Du pur montage finalement ?

« C’est un piège contre les chefs traditionnels de la région de l’Ouest et particulièrement d’un département précis. C’est un montage grossier. Où est le cachet du président du Conseil régional des chefs de l’Ouest ? Du secrétaire général ? Une véritable roublardise mensongère et politique », a ajouté un chef traditionnel puissant dans la région. Ce qui se dégage des échanges avec les gardiens de la tradition, c’est l’omerta qui les caractérise. Ceux dont les noms figurent hésitent à se prononcer sur leur signature ou implication sur ce document.
On leur reprochera irréfutablement.
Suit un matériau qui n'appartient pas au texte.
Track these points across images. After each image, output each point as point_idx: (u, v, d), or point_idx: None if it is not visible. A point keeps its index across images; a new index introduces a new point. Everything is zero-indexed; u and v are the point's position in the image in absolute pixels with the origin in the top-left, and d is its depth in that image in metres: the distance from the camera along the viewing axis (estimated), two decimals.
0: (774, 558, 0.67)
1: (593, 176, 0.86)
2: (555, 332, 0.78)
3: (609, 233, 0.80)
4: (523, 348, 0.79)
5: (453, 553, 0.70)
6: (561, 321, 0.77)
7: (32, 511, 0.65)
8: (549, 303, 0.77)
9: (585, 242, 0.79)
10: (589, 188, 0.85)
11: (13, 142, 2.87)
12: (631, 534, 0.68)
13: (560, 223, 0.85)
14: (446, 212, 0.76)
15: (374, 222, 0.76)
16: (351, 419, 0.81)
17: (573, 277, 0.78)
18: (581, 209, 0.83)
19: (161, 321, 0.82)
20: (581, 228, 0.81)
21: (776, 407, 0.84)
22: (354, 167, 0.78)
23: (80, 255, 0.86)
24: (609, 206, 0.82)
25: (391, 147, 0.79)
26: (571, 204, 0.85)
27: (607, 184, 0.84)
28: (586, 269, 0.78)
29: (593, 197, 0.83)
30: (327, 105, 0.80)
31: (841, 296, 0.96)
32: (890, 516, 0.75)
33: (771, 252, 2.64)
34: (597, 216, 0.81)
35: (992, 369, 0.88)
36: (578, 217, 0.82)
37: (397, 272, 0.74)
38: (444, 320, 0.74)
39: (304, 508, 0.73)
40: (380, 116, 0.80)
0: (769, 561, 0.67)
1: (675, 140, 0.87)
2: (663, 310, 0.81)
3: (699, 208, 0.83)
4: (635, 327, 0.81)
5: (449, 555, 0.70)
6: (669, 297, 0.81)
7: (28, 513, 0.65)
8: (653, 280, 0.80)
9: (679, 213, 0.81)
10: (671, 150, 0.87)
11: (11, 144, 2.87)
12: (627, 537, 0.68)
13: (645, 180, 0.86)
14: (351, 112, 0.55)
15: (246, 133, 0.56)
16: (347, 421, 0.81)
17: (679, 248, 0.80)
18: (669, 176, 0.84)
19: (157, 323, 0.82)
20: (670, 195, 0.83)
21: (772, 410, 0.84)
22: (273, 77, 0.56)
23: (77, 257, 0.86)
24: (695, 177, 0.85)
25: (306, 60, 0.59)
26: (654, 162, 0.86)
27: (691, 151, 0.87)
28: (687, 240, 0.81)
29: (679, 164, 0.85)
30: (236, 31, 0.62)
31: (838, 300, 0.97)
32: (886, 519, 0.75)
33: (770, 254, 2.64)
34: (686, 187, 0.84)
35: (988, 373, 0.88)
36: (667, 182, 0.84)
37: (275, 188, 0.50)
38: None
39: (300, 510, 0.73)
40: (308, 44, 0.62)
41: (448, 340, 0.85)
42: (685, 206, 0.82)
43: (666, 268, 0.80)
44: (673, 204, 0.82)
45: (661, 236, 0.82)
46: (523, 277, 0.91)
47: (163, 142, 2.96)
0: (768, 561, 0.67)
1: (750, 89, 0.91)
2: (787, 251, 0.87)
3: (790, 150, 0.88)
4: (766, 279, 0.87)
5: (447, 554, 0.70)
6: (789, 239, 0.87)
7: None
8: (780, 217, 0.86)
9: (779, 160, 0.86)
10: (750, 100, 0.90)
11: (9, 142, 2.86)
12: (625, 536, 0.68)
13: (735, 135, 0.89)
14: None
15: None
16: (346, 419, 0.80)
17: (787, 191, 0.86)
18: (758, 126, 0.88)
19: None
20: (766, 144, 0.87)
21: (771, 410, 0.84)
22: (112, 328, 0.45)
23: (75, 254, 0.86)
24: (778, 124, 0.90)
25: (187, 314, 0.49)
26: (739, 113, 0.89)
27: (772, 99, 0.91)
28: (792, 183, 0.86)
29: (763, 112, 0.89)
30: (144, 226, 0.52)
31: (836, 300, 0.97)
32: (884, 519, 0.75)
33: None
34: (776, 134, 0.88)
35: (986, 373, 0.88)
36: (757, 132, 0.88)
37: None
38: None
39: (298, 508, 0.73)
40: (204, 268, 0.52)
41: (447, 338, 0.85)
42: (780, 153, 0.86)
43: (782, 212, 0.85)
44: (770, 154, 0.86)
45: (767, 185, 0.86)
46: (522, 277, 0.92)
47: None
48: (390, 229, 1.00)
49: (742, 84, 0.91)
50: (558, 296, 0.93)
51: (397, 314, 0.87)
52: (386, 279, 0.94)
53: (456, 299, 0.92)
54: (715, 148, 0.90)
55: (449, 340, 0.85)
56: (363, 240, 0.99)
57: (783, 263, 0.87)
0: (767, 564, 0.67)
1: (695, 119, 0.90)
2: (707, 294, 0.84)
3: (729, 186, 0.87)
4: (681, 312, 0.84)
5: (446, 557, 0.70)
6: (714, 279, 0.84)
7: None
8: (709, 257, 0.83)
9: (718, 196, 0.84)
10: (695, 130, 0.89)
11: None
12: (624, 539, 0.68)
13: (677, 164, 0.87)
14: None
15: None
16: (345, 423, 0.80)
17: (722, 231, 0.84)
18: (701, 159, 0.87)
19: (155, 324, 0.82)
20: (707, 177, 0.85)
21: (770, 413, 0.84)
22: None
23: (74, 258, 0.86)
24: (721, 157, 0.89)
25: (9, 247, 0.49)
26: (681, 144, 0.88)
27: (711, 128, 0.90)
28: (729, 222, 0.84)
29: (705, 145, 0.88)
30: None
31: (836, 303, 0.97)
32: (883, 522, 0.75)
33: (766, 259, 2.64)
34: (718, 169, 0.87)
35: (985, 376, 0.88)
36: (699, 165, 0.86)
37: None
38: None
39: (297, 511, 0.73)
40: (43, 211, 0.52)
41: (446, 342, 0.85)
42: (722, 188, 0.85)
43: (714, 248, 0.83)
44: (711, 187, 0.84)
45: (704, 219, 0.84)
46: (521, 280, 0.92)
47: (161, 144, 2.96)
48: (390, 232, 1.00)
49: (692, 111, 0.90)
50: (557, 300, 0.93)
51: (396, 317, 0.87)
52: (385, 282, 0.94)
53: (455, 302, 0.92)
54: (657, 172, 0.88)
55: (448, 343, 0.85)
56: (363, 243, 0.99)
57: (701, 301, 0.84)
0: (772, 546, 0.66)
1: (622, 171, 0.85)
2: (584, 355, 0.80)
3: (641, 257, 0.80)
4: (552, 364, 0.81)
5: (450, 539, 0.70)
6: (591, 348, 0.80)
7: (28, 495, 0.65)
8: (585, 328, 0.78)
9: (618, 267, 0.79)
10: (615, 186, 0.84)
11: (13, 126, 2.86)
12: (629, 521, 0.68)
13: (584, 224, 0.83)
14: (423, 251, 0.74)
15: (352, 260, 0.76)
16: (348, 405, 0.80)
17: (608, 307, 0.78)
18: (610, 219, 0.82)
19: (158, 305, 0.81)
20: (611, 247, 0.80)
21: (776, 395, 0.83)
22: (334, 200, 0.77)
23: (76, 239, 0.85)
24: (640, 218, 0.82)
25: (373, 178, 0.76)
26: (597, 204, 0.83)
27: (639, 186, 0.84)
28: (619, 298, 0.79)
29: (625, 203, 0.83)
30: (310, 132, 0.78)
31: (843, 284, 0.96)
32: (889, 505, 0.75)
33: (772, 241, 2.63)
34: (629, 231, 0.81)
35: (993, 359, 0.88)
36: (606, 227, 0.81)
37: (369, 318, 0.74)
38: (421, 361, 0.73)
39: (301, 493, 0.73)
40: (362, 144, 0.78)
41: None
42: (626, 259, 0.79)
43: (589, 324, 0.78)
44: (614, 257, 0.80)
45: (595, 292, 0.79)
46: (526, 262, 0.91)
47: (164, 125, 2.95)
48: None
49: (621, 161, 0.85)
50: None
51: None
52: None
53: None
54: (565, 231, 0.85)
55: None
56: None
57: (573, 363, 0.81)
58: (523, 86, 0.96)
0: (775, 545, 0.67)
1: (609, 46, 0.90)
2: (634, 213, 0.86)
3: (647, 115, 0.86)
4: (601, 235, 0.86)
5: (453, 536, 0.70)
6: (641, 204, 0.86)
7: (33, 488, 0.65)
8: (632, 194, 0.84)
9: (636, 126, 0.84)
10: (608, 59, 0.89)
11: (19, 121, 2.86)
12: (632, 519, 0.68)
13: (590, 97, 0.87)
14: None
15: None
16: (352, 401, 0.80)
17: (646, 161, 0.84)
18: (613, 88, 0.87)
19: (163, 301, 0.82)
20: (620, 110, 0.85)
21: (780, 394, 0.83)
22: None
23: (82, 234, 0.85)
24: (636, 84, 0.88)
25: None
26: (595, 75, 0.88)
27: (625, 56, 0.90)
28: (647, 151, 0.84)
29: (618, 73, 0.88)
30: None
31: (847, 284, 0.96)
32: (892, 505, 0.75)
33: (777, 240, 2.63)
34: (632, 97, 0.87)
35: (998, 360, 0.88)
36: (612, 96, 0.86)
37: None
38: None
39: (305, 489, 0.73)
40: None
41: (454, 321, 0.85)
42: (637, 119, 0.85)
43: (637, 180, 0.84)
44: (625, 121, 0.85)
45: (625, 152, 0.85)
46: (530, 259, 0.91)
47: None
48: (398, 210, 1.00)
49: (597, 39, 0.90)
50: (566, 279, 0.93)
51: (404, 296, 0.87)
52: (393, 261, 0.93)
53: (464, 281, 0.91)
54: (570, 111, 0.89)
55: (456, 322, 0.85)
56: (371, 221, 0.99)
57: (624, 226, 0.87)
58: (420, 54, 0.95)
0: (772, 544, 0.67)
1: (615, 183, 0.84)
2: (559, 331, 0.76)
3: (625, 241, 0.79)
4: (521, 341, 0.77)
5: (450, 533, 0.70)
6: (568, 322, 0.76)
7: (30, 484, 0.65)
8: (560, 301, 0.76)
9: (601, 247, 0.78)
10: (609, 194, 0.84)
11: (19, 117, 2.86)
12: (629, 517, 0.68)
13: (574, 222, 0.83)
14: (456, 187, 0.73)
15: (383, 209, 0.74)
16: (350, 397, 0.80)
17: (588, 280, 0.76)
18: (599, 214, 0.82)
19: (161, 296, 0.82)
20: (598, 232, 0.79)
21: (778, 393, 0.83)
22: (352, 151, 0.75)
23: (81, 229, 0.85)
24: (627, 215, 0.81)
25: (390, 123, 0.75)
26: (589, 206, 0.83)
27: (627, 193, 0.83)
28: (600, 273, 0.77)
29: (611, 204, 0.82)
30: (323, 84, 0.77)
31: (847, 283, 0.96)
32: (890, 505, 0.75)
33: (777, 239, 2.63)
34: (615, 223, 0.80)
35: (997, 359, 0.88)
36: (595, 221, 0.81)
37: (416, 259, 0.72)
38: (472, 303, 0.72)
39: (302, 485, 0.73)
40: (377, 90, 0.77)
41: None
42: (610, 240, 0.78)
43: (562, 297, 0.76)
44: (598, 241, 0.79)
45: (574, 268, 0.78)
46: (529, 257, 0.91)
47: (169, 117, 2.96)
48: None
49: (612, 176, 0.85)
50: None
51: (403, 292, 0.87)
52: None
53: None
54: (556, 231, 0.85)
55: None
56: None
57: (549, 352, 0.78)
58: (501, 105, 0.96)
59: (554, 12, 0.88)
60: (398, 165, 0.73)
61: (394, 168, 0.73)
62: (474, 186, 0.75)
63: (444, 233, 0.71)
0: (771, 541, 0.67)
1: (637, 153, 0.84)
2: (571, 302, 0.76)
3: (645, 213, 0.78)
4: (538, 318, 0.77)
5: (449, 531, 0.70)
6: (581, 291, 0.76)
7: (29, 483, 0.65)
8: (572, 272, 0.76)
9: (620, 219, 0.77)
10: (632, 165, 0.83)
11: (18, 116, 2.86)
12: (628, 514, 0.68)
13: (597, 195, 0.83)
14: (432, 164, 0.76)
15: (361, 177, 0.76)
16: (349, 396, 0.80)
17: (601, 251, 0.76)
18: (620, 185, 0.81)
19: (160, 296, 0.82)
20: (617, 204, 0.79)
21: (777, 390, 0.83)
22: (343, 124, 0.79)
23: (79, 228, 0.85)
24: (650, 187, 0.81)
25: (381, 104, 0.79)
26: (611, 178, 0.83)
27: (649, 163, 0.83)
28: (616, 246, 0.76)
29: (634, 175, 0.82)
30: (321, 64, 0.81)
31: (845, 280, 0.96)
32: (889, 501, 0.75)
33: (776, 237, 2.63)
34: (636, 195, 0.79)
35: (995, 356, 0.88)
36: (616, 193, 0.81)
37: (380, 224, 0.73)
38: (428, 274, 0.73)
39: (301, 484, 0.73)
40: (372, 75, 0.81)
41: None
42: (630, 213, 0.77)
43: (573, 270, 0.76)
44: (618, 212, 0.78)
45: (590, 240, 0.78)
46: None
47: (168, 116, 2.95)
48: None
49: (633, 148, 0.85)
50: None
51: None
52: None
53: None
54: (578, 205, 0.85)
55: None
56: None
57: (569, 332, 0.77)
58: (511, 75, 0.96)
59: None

L’autre chose, c’est qu’en dénonçant publiquement ce faux document ou en se prononçant, ils se dressent
contre le régime et tombent selon un chef traditionnel dans « le piège de ceux qui sont à l’origine du montage ou de la manipulation ». Dans cette veine, le silence est donc recommandé. Un véritable piège contre la chefferie. En rappel, Maurice Kamto a été arrêté au domicile d’Albert Dzongang en compagnie de M. Christian Penda Ekoka le lundi 28 janvier à Douala. 117 personnes ont été arrêtées lors des manifestations non autorisées qui ont eu lieu dans plusieurs villes du Cameroun, dont l’ex-directeur de campagne Paul-Eric Kingue et le rappeur pro-Kamto Valsero. Au moins six personnes avaient également été blessées, dont l’avocate Michele Ndoki, première vice-présidente des femmes du parti. Sa majesté Jean Marie Tanefo du palais Royal Bamendjinda dont le nom apparaît dans la déclaration est plutôt lucide dans son ouvrage La chefferie traditionnelle : hier, aujourd’hui et demain. Entretien avec Prince Théophile Tatsitsa. Il exprime bien la collusion actuelle entre le pouvoir politique et les chefferies traditionnelles. « De nos jours, il est important que le peuple comprenne la difficulté qu’ont les chefs traditionnels à agir sous la casquette d’un parti politique et pas d’un autre. Ceci étant, il revient toujours au peuple de veiller à ce que le chef traditionnel garde sa neutralité pour renforcer son pouvoir de rassemblement en vivant à la fois en collaboration avec les forces publiques et en harmonie avec tous les groupes d’opinion », écrit-il. Ainsi dans l’accomplissement de leurs chefs traditionnels dans l’accomplissement de leur mission, les gardiens des traditions sont de plus en plus inféodés et manipulés.